• Stated exercise
Continue the PokeMafia forum thread below from the point where it stops.

I like the for-ourselves Magikarp plan, at least unless we can deduct anything else from who targeted whom or from Dodrio, Kadabra or Duskull.

Shall I start? *I nominate myself*.


----------



## Hiikaru (Sep 29, 2010)

*Re: [DAY 1] Confused PokeMafia*

I guess I'll vote for myself too. It's not like we have any aliens, and anyone who uses this as an opportunity to try and get majority vote on someone they don't like is clearly against us.

*Nominate Hiikaru.*


----------



## ole_schooler (Sep 29, 2010)

*Re: [DAY 1] Confused PokeMafia*

Sure, although whoever is Sneasel may be in for a surprise, as they may get the majority...

Nominating *ole_schooler*.  (Man that felt weird.)


----------



## Griffin (Sep 29, 2010)

• Dataset entries
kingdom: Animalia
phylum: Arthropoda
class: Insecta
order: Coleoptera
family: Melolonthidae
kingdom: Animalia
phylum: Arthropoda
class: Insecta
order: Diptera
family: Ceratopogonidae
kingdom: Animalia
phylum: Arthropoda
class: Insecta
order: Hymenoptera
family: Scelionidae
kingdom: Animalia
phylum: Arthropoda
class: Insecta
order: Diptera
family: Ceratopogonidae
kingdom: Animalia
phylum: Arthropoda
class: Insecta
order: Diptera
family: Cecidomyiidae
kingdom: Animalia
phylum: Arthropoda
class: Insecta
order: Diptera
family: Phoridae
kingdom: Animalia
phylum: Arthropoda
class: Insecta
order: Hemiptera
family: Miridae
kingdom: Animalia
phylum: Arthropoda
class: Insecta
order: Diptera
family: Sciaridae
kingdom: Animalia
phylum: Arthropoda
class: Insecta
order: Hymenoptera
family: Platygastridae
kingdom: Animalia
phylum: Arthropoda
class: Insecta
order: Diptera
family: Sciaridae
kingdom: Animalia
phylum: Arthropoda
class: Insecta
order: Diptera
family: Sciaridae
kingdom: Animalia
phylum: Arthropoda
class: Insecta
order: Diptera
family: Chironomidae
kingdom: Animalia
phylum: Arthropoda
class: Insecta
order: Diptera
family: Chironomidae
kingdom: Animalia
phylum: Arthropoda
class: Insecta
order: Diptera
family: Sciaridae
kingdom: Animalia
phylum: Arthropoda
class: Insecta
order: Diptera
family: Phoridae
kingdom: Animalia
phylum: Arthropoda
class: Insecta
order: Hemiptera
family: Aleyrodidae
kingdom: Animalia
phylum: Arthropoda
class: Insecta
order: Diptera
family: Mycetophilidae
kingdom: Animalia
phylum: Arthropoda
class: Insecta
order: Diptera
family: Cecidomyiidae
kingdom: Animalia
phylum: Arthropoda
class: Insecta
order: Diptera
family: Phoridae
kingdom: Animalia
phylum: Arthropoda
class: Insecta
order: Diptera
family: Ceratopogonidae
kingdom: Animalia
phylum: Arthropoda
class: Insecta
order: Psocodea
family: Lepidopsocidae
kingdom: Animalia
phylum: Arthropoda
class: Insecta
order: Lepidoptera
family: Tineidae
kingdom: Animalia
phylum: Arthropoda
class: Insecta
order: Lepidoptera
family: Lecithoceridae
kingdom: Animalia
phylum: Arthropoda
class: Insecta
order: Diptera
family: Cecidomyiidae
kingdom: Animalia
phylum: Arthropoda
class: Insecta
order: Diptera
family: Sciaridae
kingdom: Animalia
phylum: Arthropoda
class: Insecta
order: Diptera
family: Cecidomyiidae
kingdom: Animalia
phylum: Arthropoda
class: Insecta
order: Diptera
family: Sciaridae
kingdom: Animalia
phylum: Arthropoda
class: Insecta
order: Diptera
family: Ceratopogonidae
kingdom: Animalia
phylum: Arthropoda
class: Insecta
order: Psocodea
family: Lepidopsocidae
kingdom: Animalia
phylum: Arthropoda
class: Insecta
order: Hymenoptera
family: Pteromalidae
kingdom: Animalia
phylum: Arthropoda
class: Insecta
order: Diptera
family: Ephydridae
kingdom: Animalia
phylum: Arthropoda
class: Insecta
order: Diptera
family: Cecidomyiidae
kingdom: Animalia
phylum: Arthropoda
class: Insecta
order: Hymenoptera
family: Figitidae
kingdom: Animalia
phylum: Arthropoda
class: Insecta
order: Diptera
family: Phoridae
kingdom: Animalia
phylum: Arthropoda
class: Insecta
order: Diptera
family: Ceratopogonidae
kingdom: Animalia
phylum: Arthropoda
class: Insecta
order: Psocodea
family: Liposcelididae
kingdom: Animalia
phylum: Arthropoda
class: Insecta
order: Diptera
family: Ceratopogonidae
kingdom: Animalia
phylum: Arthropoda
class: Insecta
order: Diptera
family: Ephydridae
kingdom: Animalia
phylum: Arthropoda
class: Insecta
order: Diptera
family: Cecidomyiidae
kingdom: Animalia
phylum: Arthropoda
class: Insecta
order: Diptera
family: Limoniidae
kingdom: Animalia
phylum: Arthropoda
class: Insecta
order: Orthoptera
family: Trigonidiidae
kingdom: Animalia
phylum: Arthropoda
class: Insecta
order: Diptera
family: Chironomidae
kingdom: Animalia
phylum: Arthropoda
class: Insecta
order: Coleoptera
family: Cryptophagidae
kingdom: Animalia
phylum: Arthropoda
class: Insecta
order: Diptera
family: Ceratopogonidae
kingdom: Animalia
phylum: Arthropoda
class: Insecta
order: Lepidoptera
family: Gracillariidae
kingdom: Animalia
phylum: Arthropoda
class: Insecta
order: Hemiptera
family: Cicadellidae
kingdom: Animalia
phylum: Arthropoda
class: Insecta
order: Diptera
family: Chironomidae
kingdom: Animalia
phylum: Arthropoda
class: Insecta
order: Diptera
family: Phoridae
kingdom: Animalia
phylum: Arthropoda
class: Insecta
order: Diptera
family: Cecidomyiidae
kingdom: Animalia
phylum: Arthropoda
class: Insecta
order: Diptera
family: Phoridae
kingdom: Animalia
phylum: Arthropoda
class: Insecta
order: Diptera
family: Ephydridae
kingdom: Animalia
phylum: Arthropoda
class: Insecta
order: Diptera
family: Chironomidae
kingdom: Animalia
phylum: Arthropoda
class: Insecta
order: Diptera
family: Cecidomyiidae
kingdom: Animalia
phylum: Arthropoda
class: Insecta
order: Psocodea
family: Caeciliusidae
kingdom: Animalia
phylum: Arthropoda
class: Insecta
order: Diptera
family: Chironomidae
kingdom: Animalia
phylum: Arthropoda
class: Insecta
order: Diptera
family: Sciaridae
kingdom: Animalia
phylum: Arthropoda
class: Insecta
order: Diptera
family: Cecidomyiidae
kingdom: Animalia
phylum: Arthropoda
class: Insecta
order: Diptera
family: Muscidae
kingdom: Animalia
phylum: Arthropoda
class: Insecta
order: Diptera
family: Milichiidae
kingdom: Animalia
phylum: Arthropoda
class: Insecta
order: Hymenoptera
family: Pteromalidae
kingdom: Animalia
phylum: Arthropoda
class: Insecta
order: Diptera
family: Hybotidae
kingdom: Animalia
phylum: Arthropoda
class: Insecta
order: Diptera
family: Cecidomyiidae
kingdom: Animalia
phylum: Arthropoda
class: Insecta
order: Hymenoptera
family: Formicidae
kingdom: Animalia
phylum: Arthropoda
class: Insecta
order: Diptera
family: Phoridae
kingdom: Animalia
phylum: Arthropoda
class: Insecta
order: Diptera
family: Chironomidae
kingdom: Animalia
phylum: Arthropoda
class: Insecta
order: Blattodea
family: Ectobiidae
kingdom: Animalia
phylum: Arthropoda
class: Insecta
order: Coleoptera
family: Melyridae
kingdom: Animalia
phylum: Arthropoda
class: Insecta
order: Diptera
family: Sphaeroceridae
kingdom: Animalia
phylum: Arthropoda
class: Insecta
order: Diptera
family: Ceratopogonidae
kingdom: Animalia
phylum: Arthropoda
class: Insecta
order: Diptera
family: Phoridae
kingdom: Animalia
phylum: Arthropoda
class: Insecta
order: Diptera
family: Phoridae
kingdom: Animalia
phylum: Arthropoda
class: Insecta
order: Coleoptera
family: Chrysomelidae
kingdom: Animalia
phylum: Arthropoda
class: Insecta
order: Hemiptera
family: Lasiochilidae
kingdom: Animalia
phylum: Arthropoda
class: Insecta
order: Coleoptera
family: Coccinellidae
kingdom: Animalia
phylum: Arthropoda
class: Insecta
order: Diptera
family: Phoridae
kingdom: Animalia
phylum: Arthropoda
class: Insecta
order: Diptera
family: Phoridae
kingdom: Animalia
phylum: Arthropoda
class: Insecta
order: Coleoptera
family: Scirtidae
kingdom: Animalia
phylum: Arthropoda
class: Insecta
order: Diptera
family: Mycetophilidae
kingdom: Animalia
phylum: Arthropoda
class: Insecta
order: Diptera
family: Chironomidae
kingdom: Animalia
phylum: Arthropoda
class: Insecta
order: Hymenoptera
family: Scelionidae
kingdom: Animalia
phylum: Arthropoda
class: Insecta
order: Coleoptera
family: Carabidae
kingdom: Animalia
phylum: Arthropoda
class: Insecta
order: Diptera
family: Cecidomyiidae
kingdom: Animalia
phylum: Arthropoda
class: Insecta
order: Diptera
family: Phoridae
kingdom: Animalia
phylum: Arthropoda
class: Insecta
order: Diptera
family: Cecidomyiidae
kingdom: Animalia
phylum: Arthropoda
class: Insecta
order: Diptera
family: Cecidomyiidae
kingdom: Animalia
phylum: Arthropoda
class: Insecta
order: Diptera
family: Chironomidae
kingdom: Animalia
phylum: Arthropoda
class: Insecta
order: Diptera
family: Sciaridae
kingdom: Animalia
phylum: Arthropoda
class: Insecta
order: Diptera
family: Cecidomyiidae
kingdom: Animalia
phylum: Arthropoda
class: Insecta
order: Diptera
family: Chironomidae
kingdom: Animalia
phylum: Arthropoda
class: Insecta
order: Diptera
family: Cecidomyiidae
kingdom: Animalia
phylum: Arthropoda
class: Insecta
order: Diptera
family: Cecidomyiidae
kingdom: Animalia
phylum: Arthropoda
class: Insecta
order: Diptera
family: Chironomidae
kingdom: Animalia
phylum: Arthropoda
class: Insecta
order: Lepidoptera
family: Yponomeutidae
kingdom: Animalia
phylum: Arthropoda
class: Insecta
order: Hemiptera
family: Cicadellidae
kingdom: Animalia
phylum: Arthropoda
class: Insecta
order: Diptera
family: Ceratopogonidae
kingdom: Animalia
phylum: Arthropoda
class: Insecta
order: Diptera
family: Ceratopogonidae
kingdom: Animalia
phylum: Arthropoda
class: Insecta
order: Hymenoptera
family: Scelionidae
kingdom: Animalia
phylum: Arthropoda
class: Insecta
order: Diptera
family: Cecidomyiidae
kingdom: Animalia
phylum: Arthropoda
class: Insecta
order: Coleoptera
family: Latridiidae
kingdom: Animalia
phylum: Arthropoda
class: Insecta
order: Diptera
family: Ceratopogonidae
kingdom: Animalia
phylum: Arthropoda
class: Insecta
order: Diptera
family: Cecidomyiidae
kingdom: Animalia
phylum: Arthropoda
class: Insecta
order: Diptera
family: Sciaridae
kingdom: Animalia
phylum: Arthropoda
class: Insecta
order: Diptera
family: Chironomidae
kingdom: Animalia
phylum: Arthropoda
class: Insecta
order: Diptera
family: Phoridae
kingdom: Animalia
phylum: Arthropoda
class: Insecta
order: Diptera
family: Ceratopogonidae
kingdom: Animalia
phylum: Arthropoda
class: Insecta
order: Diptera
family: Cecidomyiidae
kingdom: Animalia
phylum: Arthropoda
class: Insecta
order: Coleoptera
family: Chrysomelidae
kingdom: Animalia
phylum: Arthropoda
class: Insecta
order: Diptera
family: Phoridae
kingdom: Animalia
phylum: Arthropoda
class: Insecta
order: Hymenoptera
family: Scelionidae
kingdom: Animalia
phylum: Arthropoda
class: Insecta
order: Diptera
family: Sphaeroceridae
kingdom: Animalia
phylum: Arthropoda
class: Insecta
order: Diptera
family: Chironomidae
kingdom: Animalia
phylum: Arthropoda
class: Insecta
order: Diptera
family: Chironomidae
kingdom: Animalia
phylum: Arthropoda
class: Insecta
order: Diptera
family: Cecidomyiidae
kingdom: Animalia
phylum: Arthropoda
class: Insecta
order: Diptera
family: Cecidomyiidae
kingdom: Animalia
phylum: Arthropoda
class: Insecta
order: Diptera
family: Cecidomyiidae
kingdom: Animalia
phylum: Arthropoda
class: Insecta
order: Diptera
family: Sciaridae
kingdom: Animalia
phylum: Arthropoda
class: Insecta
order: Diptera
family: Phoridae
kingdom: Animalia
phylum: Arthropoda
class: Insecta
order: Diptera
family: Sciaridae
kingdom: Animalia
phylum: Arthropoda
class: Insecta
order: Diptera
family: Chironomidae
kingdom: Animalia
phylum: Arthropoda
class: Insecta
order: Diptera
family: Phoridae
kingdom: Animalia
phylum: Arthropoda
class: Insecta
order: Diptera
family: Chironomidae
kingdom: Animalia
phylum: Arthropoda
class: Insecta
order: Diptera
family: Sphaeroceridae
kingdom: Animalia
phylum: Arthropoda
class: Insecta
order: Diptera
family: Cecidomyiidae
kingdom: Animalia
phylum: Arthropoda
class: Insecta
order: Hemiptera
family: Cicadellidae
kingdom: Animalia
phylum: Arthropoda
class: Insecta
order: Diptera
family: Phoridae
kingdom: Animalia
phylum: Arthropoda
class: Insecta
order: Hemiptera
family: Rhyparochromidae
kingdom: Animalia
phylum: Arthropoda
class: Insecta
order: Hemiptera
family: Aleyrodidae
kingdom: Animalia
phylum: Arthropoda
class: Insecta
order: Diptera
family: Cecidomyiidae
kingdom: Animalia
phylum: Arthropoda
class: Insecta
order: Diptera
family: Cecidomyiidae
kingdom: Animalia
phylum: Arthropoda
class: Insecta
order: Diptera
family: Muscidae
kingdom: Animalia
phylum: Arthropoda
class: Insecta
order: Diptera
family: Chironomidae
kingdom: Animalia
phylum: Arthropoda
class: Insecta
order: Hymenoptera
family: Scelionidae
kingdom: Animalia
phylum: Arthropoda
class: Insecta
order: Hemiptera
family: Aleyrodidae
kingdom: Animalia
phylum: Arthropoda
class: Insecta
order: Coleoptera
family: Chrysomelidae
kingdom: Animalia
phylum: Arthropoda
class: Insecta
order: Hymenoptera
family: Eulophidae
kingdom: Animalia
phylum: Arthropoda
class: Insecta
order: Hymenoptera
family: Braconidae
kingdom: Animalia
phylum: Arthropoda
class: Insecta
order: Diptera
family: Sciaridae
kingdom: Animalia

• Result of this task
*Re: [DAY 1] Confused PokeMafia*

I also targeted Worst Username Ever...and nothing has happened to him.

Nominating *Griffin*.


----------



## Worst Username Ever (Sep 29, 2010)

*Re: [DAY 1] Confused PokeMafia*

Nominating *Worst Username Ever*.


----------



## Mai (Sep 29, 2010)

*Re: [DAY 1] Confused PokeMafia*

I don't want to die. Also, I did nothing at night. *Nominating myself.* I guess.


----------



## Griffin (Sep 29, 2010)

*Re: [DAY 1] Confused PokeMafia*

Who'd you target, Worst Username Ever?


----------



## Worst Username Ever (Sep 29, 2010)

*Re: [DAY 1] Confused PokeMafia*

I targeted Hiikaru, but nothing happened.


----------



## Athasan (Sep 29, 2010)

*Re: [DAY 1] Confused PokeMafia*

I targeted Flora and Ashes. Nothing in particular happened.

*Nominate Athasan*


----------



## Wargle (Sep 29, 2010)

*Re: [DAY 1] Confused PokeMafia*

wtf? TWO PEOPLE TARGETED ME? why? I... *sob* I thought you *sob* I thought you loved me!!! *sob* UHUHUHUHUHHHH

*Brock* because he is an idiot and needs to die a horrible painful death because he is he sucks so bad.


----------



## Wargle (Sep 29, 2010)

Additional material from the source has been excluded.